Wie bereits im letzten Jahr schien also alles auf den 32.Spieltag hinauszulaufen. Ich spazierte mal wieder durch meinen Kiez, grüßte die Leute auf den Straßen, sie grüßten mich meist sogar zurück, manch einer raunte „Der Ermittler ist wieder unterwegs!“ Die Bonnies Ranch-Episode würde an mir haften bleiben, aber im Gegensatz zu anderen Bezirken war der Besuch der Ranch hier schon beinahe ein Adelstitel.

Die Meisterschaft hatte ich nicht gefeiert, denn es gab noch nichts zu feiern. Bereits im Dezember hatte ich mich mit Redermann für Gladbach verabredet. Und erst da, wenn alles glatt lief, würden wir feiern. Vorher nicht. Auf der Straße sahen die Leute das naturgemäß anders. Sie nickten mir zu, sprachen mir Glückwünsche im Namen ihrer Familie aus und fragten, was denn jetzt mit der Hertha sei. Bei Murat blieb ich stehen, er war Mitte 20 und erzählte, wie er damals mit dem Prince im Affenkäfig gezockt hatte. Darauf waren sie hier stolz.

An der Soldiner Brücke setzten wir uns hin und blickten auf die Kids in Götze und Reus-Trikots. Sie waren die neuen Helden der Berliner Kids Das erstaunte mich ein wenig. Vereinzelt sah man zwar das obligatorische Messi-Shirt, aber in der Tat wollten sie heutzutage Götze oder Reus sein.
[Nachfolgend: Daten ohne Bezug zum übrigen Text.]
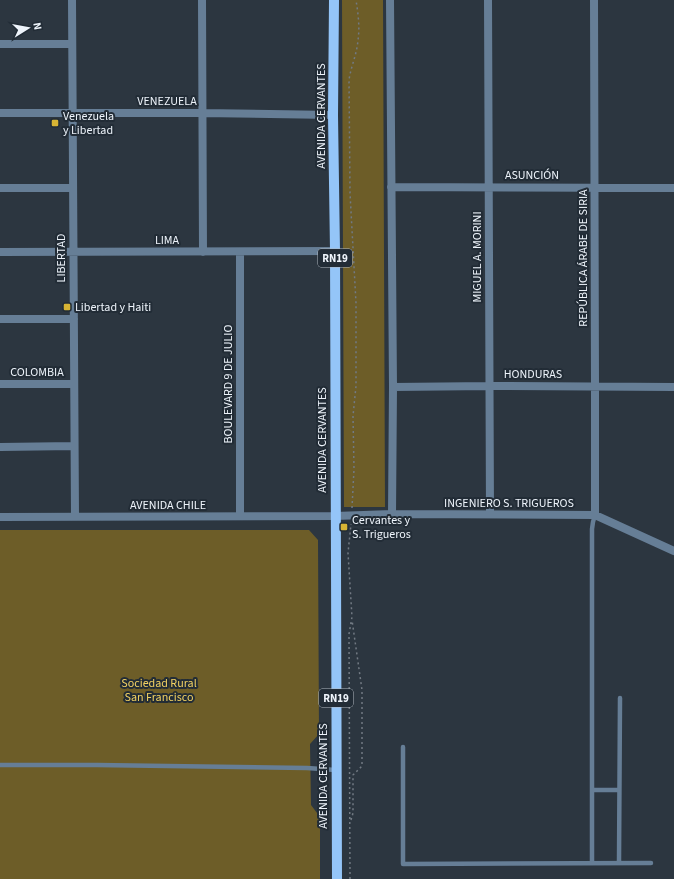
<svg xmlns="http://www.w3.org/2000/svg" width="674" height="879" font-family="'Source Sans 3',sans-serif">
  <style>
    .green { fill: #6d5d28 }
    .lines { fill: none; stroke-linecap: round; stroke-linejoin: round }
    .path { stroke: #727a83; stroke-width: 1.5; stroke-dasharray: 2 3; stroke-linecap: butt }
    .service { stroke: #667e96; stroke-width: 4.5 }
    .minor { stroke: #667e96; stroke-width: 8 }
    .primary { stroke: #94c5f8; stroke-width: 10 }
    .poi-dot { fill: #d7b434; stroke: #222c36; stroke-width: 1.5 }
    .labels { text-anchor: middle; dominant-baseline: central; stroke-width: 4; stroke-linejoin: round; paint-order: stroke }
    .shield { fill: #222c36; stroke: #b1b8c0; stroke-width: 1 }
    .shield-label { font-size: 11px; font-weight: bold; fill: #eef4fb }
    .street-label { font-size: 12px; fill: #eef4fb; stroke: #222c36 }
    .poi-label { font-size: 12px; fill: #eef4fb; stroke: #222c36; text-anchor: start }
    .park-label { font-size: 12px; fill: #f2d162; stroke: #222c36 }
  </style>
  <rect width="100%" height="100%" fill="#2c3640"/>
  <path class="green" d="M342 0H383L385 507H344Z
    M0 530H309L318 540 319 734 310 744 311 805 320 817V879H0Z"/>
  <g class="lines">
    <path class="path" d="M352 508 354 469 353 416 356 386V303L350 193 349 80C351 66 357 54 358 40 360 27 358 13 356 0
      M351 820 353 813V775L362 766V690L352 620
      M350 879 349 634 352 617 348 553 351 524"/>
    <path class="service" d="M403 747V864L651 863
      M0 765H97L307 768 336 770
      M592 790H619
      M592 863V529L593 522 595 515
      M619 863 620 698"/>
    <path class="minor" d="M72 0 75 517
      M202 0 203 252
      M390 0 393 387 392 514
      M488 0 490 514
      M594 0 595 387V515
      M0 44H72
      M0 113H202L333 115
      M391 187 674 188
      M0 188H73
      M0 252 335 251
      M0 319H74
      M0 384H74
      M393 387 490 386 674 387
      M0 447 74 446
      M240 516V252
      M0 517 335 516 392 514 595 515 674 551"/>
    <path class="primary" d="M334 0 333 115 335 251 337 879"/>
  </g>
  <g class="poi-dot">
    <rect x="51" y="119" width="8" height="8" rx="2"/>
    <rect x="63" y="303" width="8" height="8" rx="2"/>
    <rect x="340" y="523" width="8" height="8" rx="2"/>
  </g>
  <g class="labels">
    <g class="shield">
      <rect x="318" y="249" width="34" height="18" rx="3"/>
      <rect x="319" y="689" width="34" height="18" rx="3"/>
    </g>
    <g class="shield-label">
      <text x="335" y="258">RN19</text>
      <text x="336" y="698">RN19</text>
    </g>
    <g class="street-label">
      <text x="167" y="101">VENEZUELA</text>
      <text transform="translate(321 116) rotate(-90)">AVENIDA CERVANTES</text>
      <text x="532" y="175">ASUNCIÓN</text>
      <text x="167" y="240">LIMA</text>
      <text transform="translate(477 257) rotate(-90)">MIGUEL A. MORINI</text>
      <text transform="translate(61 258) rotate(-90)">LIBERTAD</text>
      <text transform="translate(583 258) rotate(-90)">REPÚBLICA ÁRABE DE SIRIA</text>
      <text x="37" y="372">COLOMBIA</text>
      <text x="533" y="374">HONDURAS</text>
      <text transform="translate(228 384) rotate(-90)">BOULEVARD 9 DE JULIO</text>
      <text transform="translate(322 440) rotate(-90)">AVENIDA CERVANTES</text>
      <text x="509" y="503">INGENIERO S. TRIGUEROS</text>
      <text x="168" y="505">AVENIDA CHILE</text>
      <text transform="translate(323 776) rotate(-90)">AVENIDA CERVANTES</text>
    </g>
    <g class="poi-label">
      <text x="63" y="116">Venezuela<tspan x="63" dy="14">y Libertad</tspan></text>
      <text x="75" y="307">Libertad y Haiti</text>
      <text x="352" y="520">Cervantes y<tspan x="352" dy="14">S. Trigueros</tspan></text>
    </g>
    <g class="park-label">
      <text x="159" y="683">Sociedad Rural<tspan x="159" dy="14">San Francisco</tspan></text>
    </g>
  </g>
  <g transform="translate(28 28) rotate(79)" stroke="#222c36" stroke-width="3" paint-order="stroke">
  <path d="M0-3L7 15L0 10L-7 15Z" fill="#eef4fb"/>
  <text y="-6" font-size="11" font-weight="bold" text-anchor="middle" fill="#eef4fb">N</text>
  </g>
</svg>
Murat erzählte davon, wie er irgendwann mit den Gangs auf die Straße ging. Er regte sich auf. Sie hatten sie mit Dreck beworfen und sie hatten sich die Straße zurückgeholt. Heute betreue er die Jungs. Es gibt immer andere Wege, sagte er, und deutete mit dem Finger auf den Zehnjährigen im Götze-Trikot. Der kann es schaffen, schau Dir an, wie er sich mit dem Ball bewegt und schau Dir diese feine Pässe an. René müsse halt aufpassen, die Gefahr lauere auf der Straße. Aber was solle René auch machen? Es war gut, mit Murat am Affenkäfig zu sitzen. Er war die Ruhe. Er hatte ein paar Dinge erlebt, über die er nicht sprechen wollte.

Ich verabschiedete mich von ihm. Auf bald! rief ich ihm zu und verschwand die Panke hoch zum Auffangbecken. Die Flugzeuge nahmen traurig Kurs auf Tegel. Nur noch 6 Wochen und hier würde ewige Ruhe herrschen. Diese 6 Wochen wollte ich auskosten, diese 6 Wochen, nahm ich mir vor, würde ich, so ich im Kiez war, auch am Auffangbecken verbringen. Borussia spielte die Saison des Lebens, schon wieder. Die Flugzeuge waren noch da. Die Sonne gewann an Kraft. Der April wurde langsam zu meinem Lieblingsmonat. Aus einer Baumkrone beobachtete mich ein Eichelhäher. Mein Lieblingsvogel. Ich hätte die Welt umarmen können. Doch schaute ich nur weiter den Flugzeugen nach. Selten war ich so voller Glück, so eins mit mir gewesen. Seit dem desaströsen Gladbach-Trip im vergangenen April hätte es für den Ermittler nicht besser laufen können, dachte ich.